Non-backwards compatible SQL database migration

Sometimes you need/want to make more radical changes to your SQL database schema, such as renaming a column or moving data from one table to another.

Tools like Flyway and Liquibase has simplified making backwards compatible database migrations, such as adding columns/tables. However in order to make non-backwards compatible changes “online” (i.e. while the application is up and running) for a clustered environment (multiple application instances accessing the same database) requires a little more thought.

Basically you need to make this change in 5 steps, spread out across (at least) 4 releases (assuming a release means updating the database, either separately or during application boot using a migration tool, and updating application – in that order). I’ll use renaming a database column as an example.

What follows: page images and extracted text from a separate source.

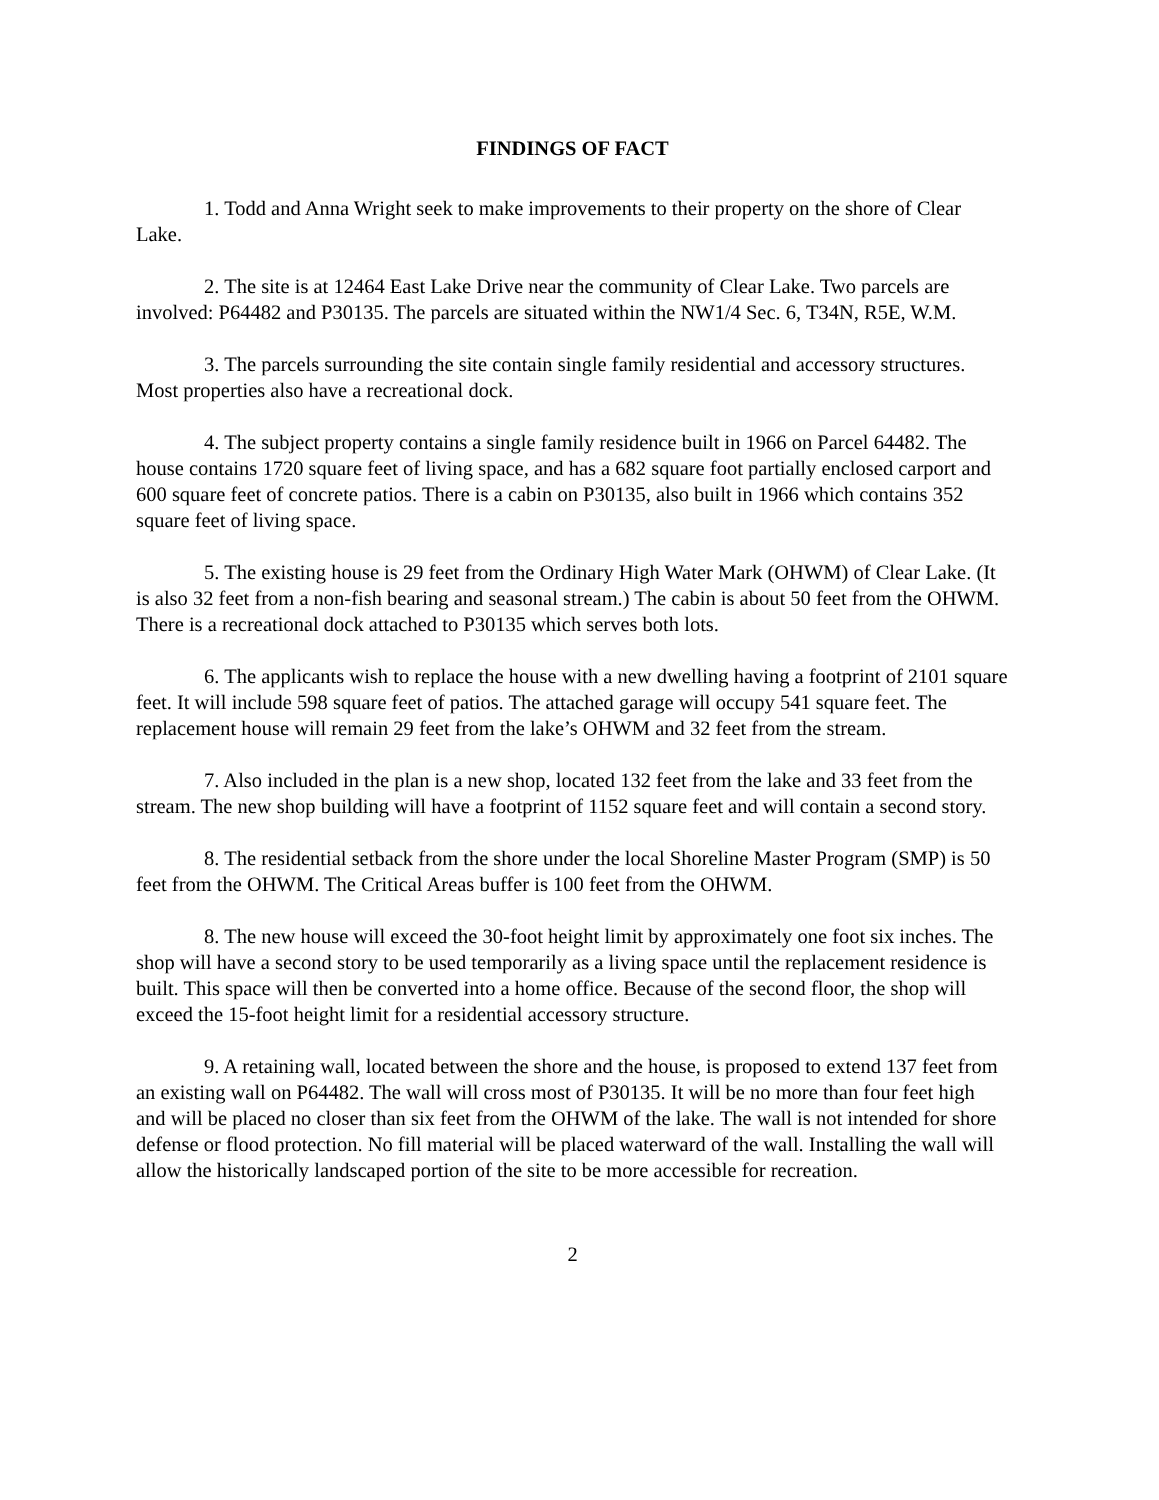FINDINGS OF FACT
1. Todd and Anna Wright seek to make improvements to their property on the shore of Clear Lake.
2. The site is at 12464 East Lake Drive near the community of Clear Lake. Two parcels are involved: P64482 and P30135. The parcels are situated within the NW1/4 Sec. 6, T34N, R5E, W.M.
3. The parcels surrounding the site contain single family residential and accessory structures. Most properties also have a recreational dock.
4. The subject property contains a single family residence built in 1966 on Parcel 64482. The house contains 1720 square feet of living space, and has a 682 square foot partially enclosed carport and 600 square feet of concrete patios. There is a cabin on P30135, also built in 1966 which contains 352 square feet of living space.
5. The existing house is 29 feet from the Ordinary High Water Mark (OHWM) of Clear Lake. (It is also 32 feet from a non-fish bearing and seasonal stream.) The cabin is about 50 feet from the OHWM. There is a recreational dock attached to P30135 which serves both lots.
6. The applicants wish to replace the house with a new dwelling having a footprint of 2101 square feet. It will include 598 square feet of patios. The attached garage will occupy 541 square feet. The replacement house will remain 29 feet from the lake’s OHWM and 32 feet from the stream.
7. Also included in the plan is a new shop, located 132 feet from the lake and 33 feet from the stream. The new shop building will have a footprint of 1152 square feet and will contain a second story.
8. The residential setback from the shore under the local Shoreline Master Program (SMP) is 50 feet from the OHWM. The Critical Areas buffer is 100 feet from the OHWM.
8. The new house will exceed the 30-foot height limit by approximately one foot six inches. The shop will have a second story to be used temporarily as a living space until the replacement residence is built. This space will then be converted into a home office. Because of the second floor, the shop will exceed the 15-foot height limit for a residential accessory structure.
9. A retaining wall, located between the shore and the house, is proposed to extend 137 feet from an existing wall on P64482. The wall will cross most of P30135. It will be no more than four feet high and will be placed no closer than six feet from the OHWM of the lake. The wall is not intended for shore defense or flood protection. No fill material will be placed waterward of the wall. Installing the wall will allow the historically landscaped portion of the site to be more accessible for recreation.
2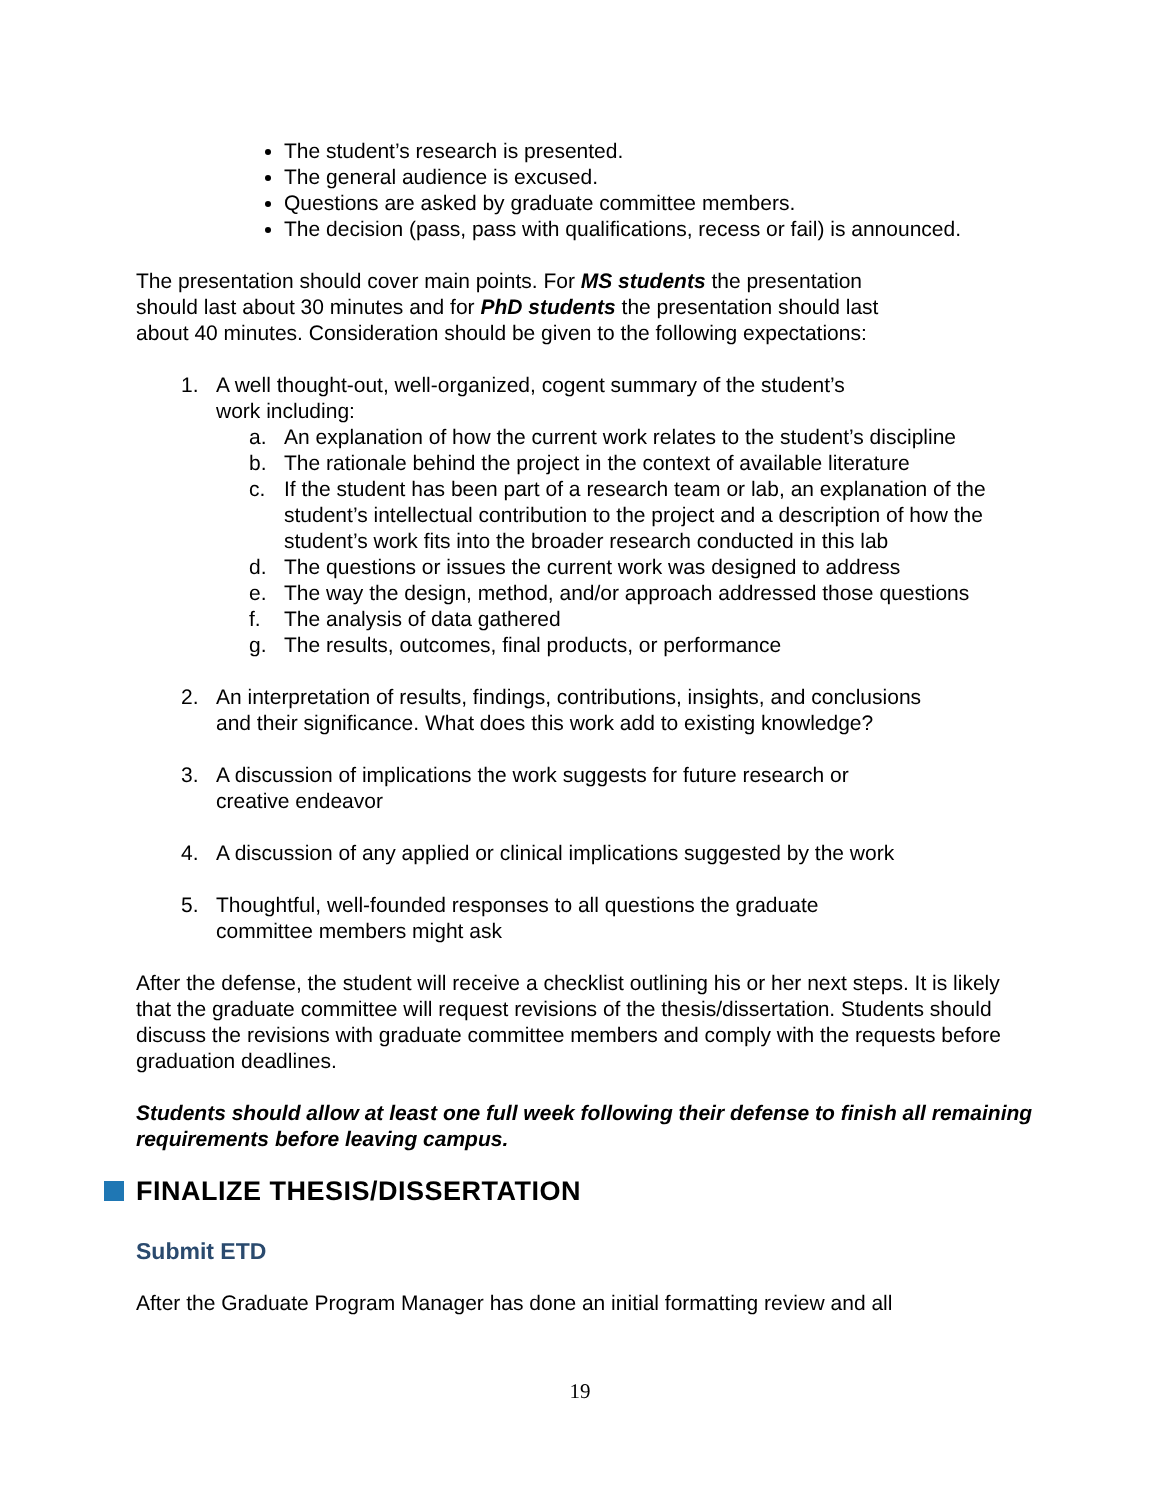The student’s research is presented.
The general audience is excused.
Questions are asked by graduate committee members.
The decision (pass, pass with qualifications, recess or fail) is announced.
The presentation should cover main points. For MS students the presentation
should last about 30 minutes and for PhD students the presentation should last
about 40 minutes. Consideration should be given to the following expectations:
1. A well thought-out, well-organized, cogent summary of the student’s
work including:
a. An explanation of how the current work relates to the student’s discipline
b. The rationale behind the project in the context of available literature
c. If the student has been part of a research team or lab, an explanation of the student’s intellectual contribution to the project and a description of how the student’s work fits into the broader research conducted in this lab
d. The questions or issues the current work was designed to address
e. The way the design, method, and/or approach addressed those questions
f. The analysis of data gathered
g. The results, outcomes, final products, or performance
2. An interpretation of results, findings, contributions, insights, and conclusions
and their significance. What does this work add to existing knowledge?
3. A discussion of implications the work suggests for future research or
creative endeavor
4. A discussion of any applied or clinical implications suggested by the work
5. Thoughtful, well-founded responses to all questions the graduate
committee members might ask
After the defense, the student will receive a checklist outlining his or her next steps. It is likely that the graduate committee will request revisions of the thesis/dissertation. Students should discuss the revisions with graduate committee members and comply with the requests before graduation deadlines.
Students should allow at least one full week following their defense to finish all remaining requirements before leaving campus.
FINALIZE THESIS/DISSERTATION
Submit ETD
After the Graduate Program Manager has done an initial formatting review and all
19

  1. Database: Add the new column (i.e. do not rename or drop the previous one) to the database. You may copy existing data to new column also.
    Application: Start writing the data to both the old and the new column.
  2. Database: Copy existing data to new column also. Even if you did that in the previous step, you need to do it again, since the application may have written to the old column only between the time when the database migration was executed, and the time the application was updated. You could opt to only copy the data that was written during that time (i.e. where the old column is non-null but the new column is null.) This does not have to be a separate release, but could be the migration made as part of the next application release.
  3. Application: Start reading data from the new column instead of the old column. Note that you must not stop writing data to the old column yet, since as you update one application instance (i.e. one cluster node) at a time, there can be non-updated nodes reading the old column for data written by updated nodes.
  4. Application: Stop writing to the old column.
    Database: Note that we cannot drop the old column yet, since the non-updated nodes will still be writing to it.
  5. Database: Drop the old column.